Von von Ekkehard Rüger, Westdeutsche Zeitung vom 01.03.2010

 

An die Instrumente

Die OVH-Orchesterschule ist mit der Resonanz sehr zufrieden: 80 Kinder schauen sich um. Bei der Gründung Ende Januar hatte der Vorstand für den Start mit rund 40 Schülern kalkuliert.

Burscheid - Das Sturmtief Xynthia konnte der Premiere der neuen "Orchesterschule Burscheid" des Orchestervereins Hilgen 1912 (OVH) am Sonntag in der Friedrich-Goetze-Schule nicht viel anhaben. Zwar hatten viele musikbegeisterte Eltern die Warnungen der Wetterfrösche beherzigt und waren zu Hause geblieben. Doch für den Vorsitzenden der Einrichtung, Günter Haas, und sein Team gab es noch genug zu tun: "Über 80 Kinder mit ihren Eltern sorgten für eine turbulente Eröffnung - das ist ein zufrieden stellendes Ergebnis." Nun müsse erst abgewartet werden, in wie weit die Eltern ihre Kinder verbindlich anmelden, ergänzte Haas.

Bei der Gründung Ende Januar hatte der Vorstand für den Start mit rund 40 Schülern kalkuliert. Die Idee, eine ebenso verlässliche wie nachhaltige Verbindung zwischen Einzelschülern und professioneller Orchesterwelt zu schaffen, hat jedenfalls schon jetzt in der Musikstadt Burscheid und den umliegenden Kommunen großes Interesse hervorgerufen. Die "neuen Wege in der Nachwuchsförderung", so Haas, belegte am Premierentag in der Aula das "Hör hin - mach mit"-Kinderkonzert aus der Reihe "Musikus - das junge Programm des OVH". Im Anschluss daran konnten sich die Besucher in den Klassenräumen einen Überblick über die Unterrichtsfächer verschaffen. Das klang hübsch laut und manchmal auch ein bisschen schräg.

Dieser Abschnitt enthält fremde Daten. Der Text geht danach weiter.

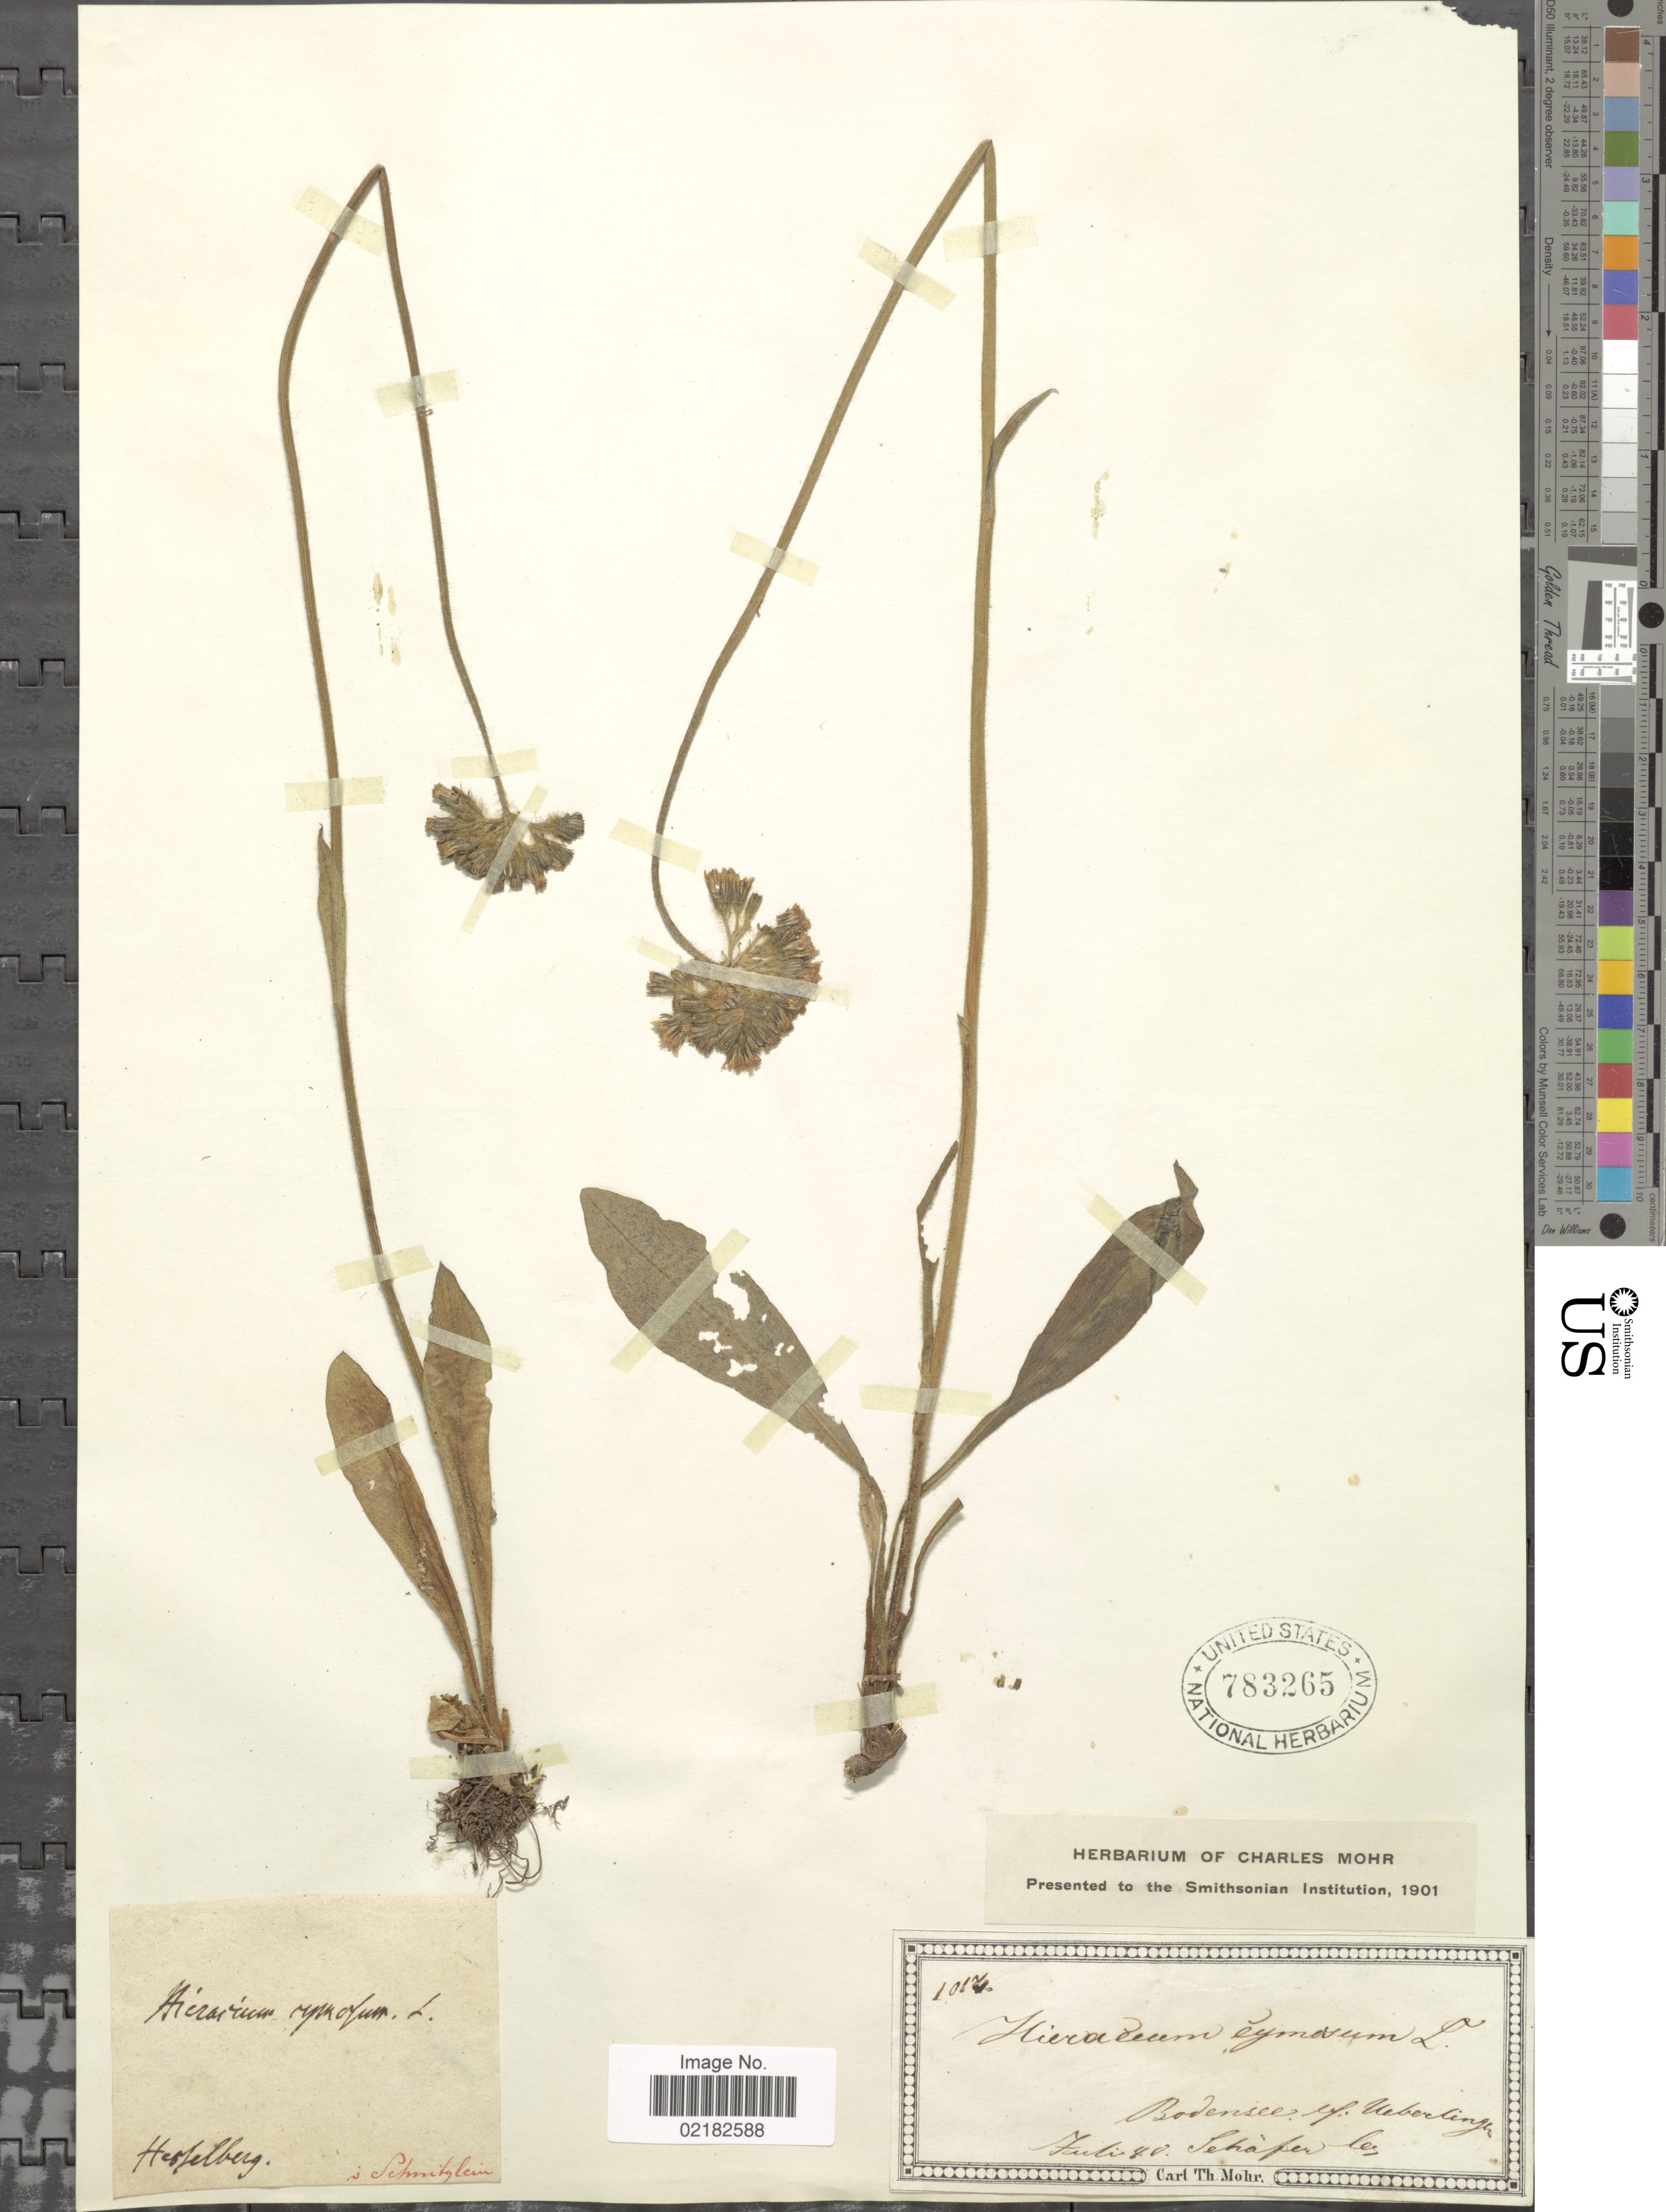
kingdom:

"Die Kinder haben sich riesig gefreut - sie durften sämtliche Instrumente des Orchesters ausprobieren", erklärte Dozentin und Musikpädagogin Anette Willuweit. Die Eltern wurden anschließend in Beratungsgesprächen über die musikalischen Förderungsmöglichkeiten ihrer Sprösslinge aufgeklärt.

"Spinne im Netz"

Nicht ohne Stolz betonte Haas, dass die ersten musikalischen Schritte der Kinder und Jugendlichen in der Orchesterschule von professioneller Hand begleitet und gefördert wird: "Die Instrumentalausbildung vermitteln überwiegend Berufsmusiker umliegender Sinfonieorchester." Dazu zählen etwa die Bergischen Symphoniker ebenso wie das Gürzenich Orchester Köln, WDR-Rundfunkorchester und die Duisburger Philharmoniker.

Im Zusammenhang mit den "neuen Wegen" attestierte Haas der Musikstadt Burscheid eine "ungewöhnliche Situation": "Wir sind hier zwischen den großen Orchestern wie eine Spinne im Netz." Da sei ihm um die musikalische Nachwuchsförderung nicht bange.